Your estate is simply everything that you own, anywhere in the world, including:
- Your home or any other real estate that you own
- Your business
- Your share of any joint accounts
- The full value of your retirement accounts
- Any life insurance policies that you own
- Any property owned by a trust, over which you have a significant control
Why is it important to establish an estate plan?
Sadly, many individuals don’t engage in formal estate planning because they don’t think that they have “a lot of assets” or mistakenly believe that their assets will be automatically shared among their children upon their passing. If you don’t make proper legal arrangements for the management of your assets and affairs after your passing, the state’s intestacy laws will take over upon your death. This often results in the wrong people getting your assets as well as higher estate taxes.
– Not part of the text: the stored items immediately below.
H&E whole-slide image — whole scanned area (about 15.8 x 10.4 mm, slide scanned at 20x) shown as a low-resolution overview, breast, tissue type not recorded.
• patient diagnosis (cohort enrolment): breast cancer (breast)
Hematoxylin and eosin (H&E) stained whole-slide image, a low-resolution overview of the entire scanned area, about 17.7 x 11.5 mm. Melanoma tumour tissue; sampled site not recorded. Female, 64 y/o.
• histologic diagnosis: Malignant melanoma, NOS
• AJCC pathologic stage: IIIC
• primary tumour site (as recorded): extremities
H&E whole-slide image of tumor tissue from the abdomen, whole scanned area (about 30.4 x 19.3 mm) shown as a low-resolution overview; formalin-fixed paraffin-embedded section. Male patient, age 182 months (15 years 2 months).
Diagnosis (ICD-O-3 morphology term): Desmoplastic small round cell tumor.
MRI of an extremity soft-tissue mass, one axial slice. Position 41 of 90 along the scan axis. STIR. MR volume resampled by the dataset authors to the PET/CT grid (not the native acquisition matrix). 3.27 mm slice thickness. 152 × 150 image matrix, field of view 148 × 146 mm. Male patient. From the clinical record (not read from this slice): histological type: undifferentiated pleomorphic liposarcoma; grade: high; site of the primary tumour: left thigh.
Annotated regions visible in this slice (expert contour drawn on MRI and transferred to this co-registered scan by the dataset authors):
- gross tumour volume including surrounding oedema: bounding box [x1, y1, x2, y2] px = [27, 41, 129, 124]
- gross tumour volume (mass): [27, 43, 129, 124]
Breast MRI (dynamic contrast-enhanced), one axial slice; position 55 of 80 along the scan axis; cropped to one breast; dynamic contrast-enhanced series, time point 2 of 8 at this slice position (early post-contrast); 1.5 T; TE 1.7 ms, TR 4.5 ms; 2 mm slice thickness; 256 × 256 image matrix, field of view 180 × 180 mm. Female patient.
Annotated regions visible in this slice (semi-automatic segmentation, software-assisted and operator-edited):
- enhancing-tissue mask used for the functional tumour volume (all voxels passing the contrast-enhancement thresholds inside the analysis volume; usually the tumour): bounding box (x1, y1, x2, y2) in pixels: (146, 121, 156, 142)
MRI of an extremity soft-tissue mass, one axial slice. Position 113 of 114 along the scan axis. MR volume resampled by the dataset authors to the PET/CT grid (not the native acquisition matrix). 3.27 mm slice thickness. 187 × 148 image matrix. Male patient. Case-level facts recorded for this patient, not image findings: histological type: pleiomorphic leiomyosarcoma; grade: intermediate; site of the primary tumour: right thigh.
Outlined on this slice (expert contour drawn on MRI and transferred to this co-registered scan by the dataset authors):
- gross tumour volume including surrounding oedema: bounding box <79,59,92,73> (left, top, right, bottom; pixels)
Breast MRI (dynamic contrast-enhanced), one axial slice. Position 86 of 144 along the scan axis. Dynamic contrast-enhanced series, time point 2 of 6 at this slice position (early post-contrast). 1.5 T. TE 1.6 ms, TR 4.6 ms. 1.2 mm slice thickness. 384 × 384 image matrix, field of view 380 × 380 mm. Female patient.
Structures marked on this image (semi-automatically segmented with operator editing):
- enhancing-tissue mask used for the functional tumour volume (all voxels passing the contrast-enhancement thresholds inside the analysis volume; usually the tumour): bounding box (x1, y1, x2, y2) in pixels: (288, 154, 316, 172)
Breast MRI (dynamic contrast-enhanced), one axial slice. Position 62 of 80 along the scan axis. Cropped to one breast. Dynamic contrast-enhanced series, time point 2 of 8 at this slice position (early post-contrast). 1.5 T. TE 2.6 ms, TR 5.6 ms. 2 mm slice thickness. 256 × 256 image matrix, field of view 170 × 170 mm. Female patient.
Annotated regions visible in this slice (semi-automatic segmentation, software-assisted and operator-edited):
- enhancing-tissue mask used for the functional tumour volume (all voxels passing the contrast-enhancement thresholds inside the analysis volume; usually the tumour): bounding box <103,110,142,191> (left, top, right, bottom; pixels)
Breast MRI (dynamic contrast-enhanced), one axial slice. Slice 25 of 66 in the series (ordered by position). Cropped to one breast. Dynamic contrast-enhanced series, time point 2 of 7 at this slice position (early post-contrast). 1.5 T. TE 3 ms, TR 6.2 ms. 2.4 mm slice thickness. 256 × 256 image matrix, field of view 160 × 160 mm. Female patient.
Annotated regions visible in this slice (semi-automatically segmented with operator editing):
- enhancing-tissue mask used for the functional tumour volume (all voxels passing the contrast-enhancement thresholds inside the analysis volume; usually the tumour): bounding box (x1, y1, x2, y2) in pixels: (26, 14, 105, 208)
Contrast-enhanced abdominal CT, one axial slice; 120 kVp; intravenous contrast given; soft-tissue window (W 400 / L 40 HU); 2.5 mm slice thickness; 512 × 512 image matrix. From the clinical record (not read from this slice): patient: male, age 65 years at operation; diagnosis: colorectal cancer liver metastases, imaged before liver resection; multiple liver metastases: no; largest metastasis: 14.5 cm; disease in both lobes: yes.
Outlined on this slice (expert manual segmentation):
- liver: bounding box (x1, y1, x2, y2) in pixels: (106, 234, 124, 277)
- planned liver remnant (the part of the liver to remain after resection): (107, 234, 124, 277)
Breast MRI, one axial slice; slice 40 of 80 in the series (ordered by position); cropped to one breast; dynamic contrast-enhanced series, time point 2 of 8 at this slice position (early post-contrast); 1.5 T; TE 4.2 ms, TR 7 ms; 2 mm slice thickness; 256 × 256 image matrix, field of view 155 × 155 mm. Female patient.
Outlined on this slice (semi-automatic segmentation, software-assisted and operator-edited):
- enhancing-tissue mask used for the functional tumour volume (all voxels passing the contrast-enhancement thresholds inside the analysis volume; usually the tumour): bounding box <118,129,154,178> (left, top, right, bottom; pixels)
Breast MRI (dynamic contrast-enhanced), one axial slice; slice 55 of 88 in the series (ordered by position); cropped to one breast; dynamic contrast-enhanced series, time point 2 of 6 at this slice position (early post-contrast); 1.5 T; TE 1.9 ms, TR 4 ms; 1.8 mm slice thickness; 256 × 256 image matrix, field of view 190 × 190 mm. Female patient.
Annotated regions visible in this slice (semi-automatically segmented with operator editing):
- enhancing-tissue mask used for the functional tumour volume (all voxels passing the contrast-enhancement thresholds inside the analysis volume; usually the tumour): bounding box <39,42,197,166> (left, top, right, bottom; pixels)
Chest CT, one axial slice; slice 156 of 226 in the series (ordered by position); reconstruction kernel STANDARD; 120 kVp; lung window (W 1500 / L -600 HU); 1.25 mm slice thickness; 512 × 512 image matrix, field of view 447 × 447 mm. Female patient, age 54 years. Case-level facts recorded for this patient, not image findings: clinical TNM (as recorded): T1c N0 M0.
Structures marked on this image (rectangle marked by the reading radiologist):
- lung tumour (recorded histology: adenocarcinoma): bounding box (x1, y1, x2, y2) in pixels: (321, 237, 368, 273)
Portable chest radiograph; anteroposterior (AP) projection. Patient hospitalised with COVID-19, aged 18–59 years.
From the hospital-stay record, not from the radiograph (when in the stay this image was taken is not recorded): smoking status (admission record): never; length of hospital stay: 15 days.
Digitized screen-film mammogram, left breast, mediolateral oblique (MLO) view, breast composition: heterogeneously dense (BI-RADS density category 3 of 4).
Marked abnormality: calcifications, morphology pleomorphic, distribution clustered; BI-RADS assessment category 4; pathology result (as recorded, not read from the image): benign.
If you pass away without establishing an estate plan, your estate would undergo probate, a public, court-supervised proceeding. Probate can be expensive and tie up the assets of the deceased for a prolonged period before beneficiaries can receive them. Even worse, your failure to outline your intentions through proper estate planning can tear apart your family as each person maneuvers to be appointed with the authority to manage your affairs. Further, it is not unusual for bitter family feuds to ensue over modest sums of money or a family heirloom.